John Rhodes

Personal information
- Full name: John Edward Rhodes
- Born: 13 February 1870 Wokingham, England
- Died: 6 February 1947 (aged 76) Ryde, England

Sailing career
- Sport: Sailing

Medal record
Sailing
Representing Great Britain
Olympic Games
| Gold medal – first place | 1908 London | 8 metre |

= John Rhodes (sailor) =

English sailor

John Edward Rhodes (13 February 1870 – 6 February 1947) was an English sailor who competed in the 1908 Summer Olympics for Great Britain. He was a crew member of the British boat Cobweb, which won the gold medal in the 8 metre class.

He was the eldest son of John William Rhodes of Hennerton, Berkshire, a lieutenant in the King's Royal Rifle Corps (KRRC), by Marie Ada, eldest daughter of Edward Mackenzie of Fawley Court. He was commissioned as a Second lieutenant in the part-time 3rd (Royal Berkshire Militia) Battalion, Royal Berkshire Regiment, on 7 June 1887 and was promoted to lieutenant on 17 November 1888. He then transferred to the Regular Army as an officer in the KKRC on 29 October 1889. He was posted to the Isle of Wight (IoW) in 1892 and joined the Island Sailing Club. He later lived at Apley Rise in Ryde, IoW.

On 18 February 1897 he married Beatrice Zoe, youngest daughter of the late Sir Richard Sutton, 4th Baronet. Among his fellow sailors in the crew of Cobweb in 1908 were his brothers-in-law Henry Sutton and Blair Cochrane.

He served with the KKRC in the Second Boer War. On his return home he resigned from the army but on 23 May 1913 he took command of Princess Beatrice's Isle of Wight Rifles of the Territorial Force as Lieutenant-Colonel. In World War I he commanded the battalion in the disastrous action at Suvla Bay during the Gallipoli campaign, but was evacuated with sunstroke. He then served in wartime food control in the IoW and Channel Islands.

He served as commodore of the Bembridge Sailing Club and was a member of the Royal Victoria, Solent, and Lymington sailing clubs as well as the Island sailing club.

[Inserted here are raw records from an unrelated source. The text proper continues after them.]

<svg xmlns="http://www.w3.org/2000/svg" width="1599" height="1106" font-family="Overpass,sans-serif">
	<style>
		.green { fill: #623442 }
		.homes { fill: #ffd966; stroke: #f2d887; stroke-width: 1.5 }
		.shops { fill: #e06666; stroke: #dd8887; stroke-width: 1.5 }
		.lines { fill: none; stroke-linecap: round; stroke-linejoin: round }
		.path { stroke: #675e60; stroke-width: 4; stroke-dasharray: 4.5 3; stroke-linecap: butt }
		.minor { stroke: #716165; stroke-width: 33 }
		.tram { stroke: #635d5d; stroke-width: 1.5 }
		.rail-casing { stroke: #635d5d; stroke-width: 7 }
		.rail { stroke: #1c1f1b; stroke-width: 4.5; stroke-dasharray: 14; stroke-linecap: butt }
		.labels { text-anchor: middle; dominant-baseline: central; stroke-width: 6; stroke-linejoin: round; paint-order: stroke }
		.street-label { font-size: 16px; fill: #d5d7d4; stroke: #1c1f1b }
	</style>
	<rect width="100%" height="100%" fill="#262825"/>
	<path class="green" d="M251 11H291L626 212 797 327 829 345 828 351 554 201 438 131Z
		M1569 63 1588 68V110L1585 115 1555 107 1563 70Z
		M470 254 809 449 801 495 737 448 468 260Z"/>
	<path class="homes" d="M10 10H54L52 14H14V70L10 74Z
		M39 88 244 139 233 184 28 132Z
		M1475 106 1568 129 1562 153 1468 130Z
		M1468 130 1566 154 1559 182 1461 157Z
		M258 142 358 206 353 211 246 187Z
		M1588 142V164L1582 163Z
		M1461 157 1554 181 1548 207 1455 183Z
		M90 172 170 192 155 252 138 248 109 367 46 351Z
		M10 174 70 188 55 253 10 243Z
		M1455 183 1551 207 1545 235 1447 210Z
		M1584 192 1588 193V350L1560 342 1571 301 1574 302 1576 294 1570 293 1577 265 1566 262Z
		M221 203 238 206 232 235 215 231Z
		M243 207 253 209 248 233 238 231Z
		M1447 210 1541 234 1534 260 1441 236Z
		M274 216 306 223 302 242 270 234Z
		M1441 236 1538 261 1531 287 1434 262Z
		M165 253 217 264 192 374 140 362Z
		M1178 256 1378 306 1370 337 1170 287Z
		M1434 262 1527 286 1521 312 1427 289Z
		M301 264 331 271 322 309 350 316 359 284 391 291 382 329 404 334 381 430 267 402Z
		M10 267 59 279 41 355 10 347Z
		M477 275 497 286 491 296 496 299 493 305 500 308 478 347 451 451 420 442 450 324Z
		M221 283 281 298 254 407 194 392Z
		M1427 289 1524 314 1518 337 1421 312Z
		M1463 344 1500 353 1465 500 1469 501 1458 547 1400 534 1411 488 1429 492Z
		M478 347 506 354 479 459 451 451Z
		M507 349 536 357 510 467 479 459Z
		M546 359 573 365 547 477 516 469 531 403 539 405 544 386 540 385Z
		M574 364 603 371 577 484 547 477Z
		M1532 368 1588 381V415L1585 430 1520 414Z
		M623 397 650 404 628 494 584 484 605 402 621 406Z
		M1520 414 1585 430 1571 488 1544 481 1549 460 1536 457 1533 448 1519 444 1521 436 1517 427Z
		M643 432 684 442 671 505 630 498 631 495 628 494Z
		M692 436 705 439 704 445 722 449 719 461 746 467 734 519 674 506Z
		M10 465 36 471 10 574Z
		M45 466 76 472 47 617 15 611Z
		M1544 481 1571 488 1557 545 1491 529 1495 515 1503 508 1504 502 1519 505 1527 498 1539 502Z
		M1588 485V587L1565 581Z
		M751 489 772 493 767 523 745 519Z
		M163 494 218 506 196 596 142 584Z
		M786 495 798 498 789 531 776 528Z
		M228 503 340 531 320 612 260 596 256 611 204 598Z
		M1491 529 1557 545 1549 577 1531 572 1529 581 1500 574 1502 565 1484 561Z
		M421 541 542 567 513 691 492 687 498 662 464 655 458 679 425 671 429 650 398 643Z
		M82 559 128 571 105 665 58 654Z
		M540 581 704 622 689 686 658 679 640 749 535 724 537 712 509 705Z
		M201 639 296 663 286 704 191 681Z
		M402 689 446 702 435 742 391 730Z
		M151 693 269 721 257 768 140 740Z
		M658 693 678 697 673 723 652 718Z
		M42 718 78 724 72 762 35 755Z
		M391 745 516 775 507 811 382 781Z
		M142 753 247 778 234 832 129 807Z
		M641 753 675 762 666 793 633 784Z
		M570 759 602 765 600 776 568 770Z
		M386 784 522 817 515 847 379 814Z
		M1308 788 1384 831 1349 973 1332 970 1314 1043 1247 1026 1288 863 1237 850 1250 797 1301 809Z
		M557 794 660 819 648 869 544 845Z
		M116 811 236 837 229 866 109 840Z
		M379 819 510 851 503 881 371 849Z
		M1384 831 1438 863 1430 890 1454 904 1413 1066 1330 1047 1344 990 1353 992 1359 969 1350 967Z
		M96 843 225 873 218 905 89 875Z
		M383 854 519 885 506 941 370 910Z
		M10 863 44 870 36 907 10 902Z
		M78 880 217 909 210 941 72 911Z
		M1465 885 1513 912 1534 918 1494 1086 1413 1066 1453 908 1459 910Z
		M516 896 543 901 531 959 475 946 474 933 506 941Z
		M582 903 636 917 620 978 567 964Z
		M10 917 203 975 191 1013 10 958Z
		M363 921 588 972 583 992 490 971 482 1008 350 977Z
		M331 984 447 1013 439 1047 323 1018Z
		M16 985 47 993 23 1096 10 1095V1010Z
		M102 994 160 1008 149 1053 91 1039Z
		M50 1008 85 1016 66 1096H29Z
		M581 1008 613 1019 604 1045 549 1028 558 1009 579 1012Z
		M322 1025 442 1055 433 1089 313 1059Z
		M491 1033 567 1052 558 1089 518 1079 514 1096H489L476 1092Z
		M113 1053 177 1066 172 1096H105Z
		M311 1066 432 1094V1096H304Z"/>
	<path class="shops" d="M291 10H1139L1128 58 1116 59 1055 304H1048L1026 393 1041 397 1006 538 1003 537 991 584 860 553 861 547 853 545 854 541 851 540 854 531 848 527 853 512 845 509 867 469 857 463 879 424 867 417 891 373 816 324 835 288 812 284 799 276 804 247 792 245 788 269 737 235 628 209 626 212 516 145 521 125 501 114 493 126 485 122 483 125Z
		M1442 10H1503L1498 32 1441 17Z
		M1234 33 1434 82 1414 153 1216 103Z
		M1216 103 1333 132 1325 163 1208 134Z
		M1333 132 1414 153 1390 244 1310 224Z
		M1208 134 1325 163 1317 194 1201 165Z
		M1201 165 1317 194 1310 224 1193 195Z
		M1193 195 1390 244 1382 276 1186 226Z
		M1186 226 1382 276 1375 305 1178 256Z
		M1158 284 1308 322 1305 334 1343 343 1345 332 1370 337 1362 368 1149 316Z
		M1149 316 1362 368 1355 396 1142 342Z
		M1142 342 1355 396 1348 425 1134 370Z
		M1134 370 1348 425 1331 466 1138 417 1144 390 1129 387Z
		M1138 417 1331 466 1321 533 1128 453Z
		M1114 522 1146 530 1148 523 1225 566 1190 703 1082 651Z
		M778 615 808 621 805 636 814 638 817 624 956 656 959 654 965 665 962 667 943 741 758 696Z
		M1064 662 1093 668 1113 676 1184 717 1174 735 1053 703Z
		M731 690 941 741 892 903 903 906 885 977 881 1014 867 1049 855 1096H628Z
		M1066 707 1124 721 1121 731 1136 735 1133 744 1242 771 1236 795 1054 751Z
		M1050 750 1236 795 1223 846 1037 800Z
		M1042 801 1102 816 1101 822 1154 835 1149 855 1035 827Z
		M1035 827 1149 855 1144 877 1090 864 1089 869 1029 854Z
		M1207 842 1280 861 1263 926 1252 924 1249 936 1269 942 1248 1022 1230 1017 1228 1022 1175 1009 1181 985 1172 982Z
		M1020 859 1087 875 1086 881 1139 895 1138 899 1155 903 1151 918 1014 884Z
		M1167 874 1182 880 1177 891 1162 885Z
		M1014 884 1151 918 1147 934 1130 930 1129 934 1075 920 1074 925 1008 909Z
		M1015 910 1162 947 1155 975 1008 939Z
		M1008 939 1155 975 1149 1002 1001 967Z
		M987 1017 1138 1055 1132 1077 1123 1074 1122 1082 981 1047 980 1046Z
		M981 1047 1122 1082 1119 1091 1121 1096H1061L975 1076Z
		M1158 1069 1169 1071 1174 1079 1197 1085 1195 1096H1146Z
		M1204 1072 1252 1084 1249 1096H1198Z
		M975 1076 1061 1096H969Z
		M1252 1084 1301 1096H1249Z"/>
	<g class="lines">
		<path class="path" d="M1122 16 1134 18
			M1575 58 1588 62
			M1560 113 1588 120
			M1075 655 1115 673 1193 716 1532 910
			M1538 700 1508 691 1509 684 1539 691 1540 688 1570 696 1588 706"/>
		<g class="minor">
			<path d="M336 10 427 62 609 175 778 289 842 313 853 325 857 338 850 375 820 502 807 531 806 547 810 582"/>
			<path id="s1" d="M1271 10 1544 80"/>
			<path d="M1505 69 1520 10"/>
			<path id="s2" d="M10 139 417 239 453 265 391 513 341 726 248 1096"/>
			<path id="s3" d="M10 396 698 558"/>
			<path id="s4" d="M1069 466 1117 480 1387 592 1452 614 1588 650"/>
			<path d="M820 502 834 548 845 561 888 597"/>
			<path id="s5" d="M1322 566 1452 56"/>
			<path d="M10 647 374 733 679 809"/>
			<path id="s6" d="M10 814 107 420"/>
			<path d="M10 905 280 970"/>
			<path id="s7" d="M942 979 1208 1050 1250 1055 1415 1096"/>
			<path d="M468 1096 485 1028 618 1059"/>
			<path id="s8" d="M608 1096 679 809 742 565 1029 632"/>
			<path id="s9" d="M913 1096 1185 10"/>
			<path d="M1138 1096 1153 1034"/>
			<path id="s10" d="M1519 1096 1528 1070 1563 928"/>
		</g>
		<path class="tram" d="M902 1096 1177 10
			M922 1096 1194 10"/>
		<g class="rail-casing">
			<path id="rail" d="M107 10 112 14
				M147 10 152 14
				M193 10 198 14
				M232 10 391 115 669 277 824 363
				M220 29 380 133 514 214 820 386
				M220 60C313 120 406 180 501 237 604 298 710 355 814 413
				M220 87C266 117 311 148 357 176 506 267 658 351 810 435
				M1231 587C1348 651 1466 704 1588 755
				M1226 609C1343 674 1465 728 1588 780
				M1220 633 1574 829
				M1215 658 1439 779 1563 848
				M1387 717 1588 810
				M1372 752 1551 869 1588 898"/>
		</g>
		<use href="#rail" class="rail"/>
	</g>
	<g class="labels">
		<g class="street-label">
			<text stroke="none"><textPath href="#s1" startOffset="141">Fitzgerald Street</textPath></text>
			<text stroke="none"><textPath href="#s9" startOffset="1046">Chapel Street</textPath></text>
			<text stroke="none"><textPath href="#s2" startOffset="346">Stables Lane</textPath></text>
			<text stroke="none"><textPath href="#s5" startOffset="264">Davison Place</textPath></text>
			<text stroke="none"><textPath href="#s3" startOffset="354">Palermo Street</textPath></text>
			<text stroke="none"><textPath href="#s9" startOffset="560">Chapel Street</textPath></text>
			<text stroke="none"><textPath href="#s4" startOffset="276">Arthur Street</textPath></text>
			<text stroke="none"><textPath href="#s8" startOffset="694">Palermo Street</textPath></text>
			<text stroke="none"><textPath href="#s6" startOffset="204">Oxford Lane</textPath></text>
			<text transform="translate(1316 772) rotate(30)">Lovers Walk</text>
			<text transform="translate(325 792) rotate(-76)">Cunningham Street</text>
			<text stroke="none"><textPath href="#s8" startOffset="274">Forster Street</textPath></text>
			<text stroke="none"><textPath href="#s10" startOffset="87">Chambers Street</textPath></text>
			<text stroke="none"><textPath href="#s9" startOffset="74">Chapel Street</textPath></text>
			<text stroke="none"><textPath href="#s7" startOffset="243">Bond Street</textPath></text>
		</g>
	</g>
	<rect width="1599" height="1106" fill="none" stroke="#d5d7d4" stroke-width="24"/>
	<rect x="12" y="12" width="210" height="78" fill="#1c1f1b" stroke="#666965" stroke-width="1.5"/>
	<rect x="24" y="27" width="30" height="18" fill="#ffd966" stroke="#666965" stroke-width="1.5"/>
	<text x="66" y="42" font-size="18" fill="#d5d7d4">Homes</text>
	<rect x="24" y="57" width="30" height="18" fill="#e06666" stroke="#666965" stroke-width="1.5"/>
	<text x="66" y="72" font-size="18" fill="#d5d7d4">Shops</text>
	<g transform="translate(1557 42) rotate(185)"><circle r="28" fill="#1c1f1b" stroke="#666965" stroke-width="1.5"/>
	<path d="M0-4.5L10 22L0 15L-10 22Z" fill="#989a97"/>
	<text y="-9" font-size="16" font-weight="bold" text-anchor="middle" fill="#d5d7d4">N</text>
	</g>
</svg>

His wife died on 7 November 1921.

==Sources==
- "John Rhodes"
- "John Rhodes"
- Burke's Peerage, Baronetage and Knightage, 100th Edn, London, 1953.
- Emma Elizabeth Thoyts, History of the Royal Berkshire Militia (Now 3rd Battalion Royal Berks Regiment), Sulhamstead, Berks, 1897/Scholar Select, ISBN 978-1-37645405-5.